Start TEXT BLOCK

After water partition coefficients are set, we can calculate the water content of the system by following equation:

$$C_w^{melt} = C_w^{bulk} / (\phi_{melt}^{mass} + ((1-\phi_{melt}^{mass}) D_{melt/solid}^{OH^-}) \quad \text{(11)}$$

where melt mass fraction ($\phi_{melt}^{mass}$) is not the same as melt fraction ($\phi_{melt}$), which would be used in solid/melt mixing functions and will be dependent on density of the melt and the solid matrix. $\phi_{melt}$ can be calculated from:

$$\phi_{melt} = 1 / (1 + (\frac{1}{\phi_{melt}^{mass} -1} \frac{\rho_{melt}}{\rho_{solid}}) \quad \text{(12)}$$

All of these calculations are automatically made when the user runs the function mantle_water_distribute with a composition setup in the object.

p_obj.mantle_water_distribute()

End TEXT BLOCK
Start SUPPLIED DATA

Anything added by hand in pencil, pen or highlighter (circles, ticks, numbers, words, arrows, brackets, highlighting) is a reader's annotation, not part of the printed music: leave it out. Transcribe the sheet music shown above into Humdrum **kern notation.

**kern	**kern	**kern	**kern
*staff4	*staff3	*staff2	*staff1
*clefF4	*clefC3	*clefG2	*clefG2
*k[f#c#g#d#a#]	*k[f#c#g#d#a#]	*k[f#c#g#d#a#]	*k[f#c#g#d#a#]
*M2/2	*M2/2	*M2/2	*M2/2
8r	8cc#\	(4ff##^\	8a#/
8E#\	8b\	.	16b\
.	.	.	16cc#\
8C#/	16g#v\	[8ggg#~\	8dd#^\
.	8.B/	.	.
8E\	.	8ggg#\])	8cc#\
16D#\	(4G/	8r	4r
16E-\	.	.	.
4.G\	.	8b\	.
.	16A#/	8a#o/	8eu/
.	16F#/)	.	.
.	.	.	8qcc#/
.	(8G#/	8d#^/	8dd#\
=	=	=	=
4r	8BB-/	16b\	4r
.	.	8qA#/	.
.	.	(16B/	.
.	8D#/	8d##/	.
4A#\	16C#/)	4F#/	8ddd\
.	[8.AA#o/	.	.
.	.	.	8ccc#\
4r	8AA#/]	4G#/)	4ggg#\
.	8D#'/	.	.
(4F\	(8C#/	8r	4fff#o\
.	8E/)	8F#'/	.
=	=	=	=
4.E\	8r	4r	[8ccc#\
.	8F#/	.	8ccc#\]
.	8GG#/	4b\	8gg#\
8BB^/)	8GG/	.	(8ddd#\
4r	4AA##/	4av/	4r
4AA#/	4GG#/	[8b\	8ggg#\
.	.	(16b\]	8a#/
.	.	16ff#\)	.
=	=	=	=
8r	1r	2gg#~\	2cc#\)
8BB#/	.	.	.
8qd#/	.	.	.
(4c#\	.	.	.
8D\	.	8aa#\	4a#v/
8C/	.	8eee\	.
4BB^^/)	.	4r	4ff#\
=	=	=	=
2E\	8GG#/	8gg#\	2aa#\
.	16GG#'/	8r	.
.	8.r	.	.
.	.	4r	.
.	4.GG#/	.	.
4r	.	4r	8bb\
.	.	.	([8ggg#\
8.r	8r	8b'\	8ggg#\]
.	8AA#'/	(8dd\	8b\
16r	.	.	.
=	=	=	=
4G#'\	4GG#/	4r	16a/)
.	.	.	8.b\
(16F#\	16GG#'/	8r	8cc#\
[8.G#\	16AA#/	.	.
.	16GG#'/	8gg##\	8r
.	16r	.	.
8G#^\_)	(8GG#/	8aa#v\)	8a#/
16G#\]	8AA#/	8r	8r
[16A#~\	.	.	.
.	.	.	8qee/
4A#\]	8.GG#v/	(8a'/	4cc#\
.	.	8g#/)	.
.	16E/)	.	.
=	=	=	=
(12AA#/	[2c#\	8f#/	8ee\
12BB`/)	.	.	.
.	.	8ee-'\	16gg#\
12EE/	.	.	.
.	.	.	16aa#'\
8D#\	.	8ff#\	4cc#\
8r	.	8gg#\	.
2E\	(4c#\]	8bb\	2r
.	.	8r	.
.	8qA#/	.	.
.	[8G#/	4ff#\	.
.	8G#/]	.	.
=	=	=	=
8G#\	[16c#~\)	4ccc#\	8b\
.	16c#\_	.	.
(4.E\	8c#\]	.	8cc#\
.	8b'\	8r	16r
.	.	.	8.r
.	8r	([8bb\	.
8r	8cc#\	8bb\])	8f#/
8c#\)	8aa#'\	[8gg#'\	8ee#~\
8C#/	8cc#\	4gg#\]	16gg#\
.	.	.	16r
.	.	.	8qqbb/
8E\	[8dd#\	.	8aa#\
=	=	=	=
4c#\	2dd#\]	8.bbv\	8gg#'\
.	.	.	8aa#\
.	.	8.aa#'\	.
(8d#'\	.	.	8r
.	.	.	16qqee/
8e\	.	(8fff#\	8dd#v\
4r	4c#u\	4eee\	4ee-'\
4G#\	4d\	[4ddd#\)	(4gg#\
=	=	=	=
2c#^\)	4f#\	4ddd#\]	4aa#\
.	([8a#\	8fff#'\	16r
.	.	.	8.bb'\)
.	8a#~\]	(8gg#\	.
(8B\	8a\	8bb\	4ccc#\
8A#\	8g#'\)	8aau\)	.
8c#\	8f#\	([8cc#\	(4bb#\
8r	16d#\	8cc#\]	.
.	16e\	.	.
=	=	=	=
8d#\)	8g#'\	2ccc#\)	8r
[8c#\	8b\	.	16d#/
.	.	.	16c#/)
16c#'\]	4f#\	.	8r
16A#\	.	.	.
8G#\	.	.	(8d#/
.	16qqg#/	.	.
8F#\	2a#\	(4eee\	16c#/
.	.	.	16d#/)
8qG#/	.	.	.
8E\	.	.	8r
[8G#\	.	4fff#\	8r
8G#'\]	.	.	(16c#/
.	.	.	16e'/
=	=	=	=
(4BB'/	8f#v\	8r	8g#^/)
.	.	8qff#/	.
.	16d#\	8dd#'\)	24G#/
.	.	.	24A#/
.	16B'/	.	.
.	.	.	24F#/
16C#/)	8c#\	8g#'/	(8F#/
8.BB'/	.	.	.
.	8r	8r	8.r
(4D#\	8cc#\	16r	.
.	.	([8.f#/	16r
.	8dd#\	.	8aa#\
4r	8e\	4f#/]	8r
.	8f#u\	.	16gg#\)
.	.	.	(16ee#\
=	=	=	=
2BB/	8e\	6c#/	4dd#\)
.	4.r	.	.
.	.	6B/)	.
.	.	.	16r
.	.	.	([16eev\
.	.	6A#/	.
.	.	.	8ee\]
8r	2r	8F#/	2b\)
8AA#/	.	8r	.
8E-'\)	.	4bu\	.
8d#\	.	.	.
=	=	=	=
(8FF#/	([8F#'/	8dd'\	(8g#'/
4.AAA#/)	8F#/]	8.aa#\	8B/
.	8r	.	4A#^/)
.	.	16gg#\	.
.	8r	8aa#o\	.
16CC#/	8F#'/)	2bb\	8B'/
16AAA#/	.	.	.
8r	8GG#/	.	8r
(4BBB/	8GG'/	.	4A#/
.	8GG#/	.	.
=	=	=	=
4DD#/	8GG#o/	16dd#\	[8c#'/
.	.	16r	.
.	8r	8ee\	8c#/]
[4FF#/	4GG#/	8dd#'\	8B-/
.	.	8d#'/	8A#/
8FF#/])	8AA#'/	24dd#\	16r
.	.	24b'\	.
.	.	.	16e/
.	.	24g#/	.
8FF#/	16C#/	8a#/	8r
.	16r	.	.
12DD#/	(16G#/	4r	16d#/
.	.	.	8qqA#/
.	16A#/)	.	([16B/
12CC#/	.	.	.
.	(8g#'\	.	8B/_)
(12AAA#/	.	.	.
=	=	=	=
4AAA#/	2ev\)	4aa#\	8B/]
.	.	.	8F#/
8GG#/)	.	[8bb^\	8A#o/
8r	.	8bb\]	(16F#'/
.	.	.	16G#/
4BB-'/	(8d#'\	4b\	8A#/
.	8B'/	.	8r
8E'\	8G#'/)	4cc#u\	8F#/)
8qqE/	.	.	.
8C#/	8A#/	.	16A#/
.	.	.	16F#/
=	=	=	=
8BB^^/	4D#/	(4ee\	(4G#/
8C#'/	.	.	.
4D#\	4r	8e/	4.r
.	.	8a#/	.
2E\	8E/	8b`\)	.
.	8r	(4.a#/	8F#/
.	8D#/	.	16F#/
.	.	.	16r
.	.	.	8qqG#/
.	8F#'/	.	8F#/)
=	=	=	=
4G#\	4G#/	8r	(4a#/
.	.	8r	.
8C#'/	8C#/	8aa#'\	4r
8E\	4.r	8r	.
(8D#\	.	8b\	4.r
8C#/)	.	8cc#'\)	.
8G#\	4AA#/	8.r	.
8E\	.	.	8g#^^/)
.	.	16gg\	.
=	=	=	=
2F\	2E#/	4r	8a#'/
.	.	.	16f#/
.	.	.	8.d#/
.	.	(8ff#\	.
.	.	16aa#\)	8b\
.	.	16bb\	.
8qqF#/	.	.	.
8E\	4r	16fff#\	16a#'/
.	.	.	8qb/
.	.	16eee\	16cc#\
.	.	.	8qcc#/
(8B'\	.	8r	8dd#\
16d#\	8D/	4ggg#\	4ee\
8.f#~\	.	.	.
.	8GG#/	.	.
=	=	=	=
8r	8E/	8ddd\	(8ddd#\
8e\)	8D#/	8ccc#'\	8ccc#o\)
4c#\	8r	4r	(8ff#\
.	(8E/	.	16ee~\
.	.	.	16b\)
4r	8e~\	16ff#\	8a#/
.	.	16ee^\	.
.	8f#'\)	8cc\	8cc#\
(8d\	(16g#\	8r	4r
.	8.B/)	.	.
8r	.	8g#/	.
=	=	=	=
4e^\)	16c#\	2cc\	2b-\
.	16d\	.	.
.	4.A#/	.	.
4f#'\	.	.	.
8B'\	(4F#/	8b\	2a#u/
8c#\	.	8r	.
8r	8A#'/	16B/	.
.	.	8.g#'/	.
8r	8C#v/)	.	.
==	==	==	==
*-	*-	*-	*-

End SUPPLIED DATA

TASK LIST -
1 > In the water partitioning text, what function performs all of these calculations automatically when a composition is set up in the object?
2 > List every distinct symbol that appears in equation (11) of the water partitioning text.
3 > Rewrite the paragraph of the water partitioning text that begins "where melt mass fraction" as a short bulleted list that keeps its main facts.
The saved data entries are material separate from the water partitioning text.

EXERCISE RESULTS -
1 > mantle_water_distribute

2 >
- $C_w^{melt}$
- $C_w^{bulk}$
- $\phi_{melt}^{mass}$
- $D_{melt/solid}^{OH^-}$

3 >
- Melt mass fraction ($\phi_{melt}^{mass}$) differs from melt fraction ($\phi_{melt}$).
- Melt fraction is used in solid/melt mixing functions.
- Melt fraction depends on the densities of the melt and the solid matrix.
- $\phi_{melt}$ can be calculated with equation (12).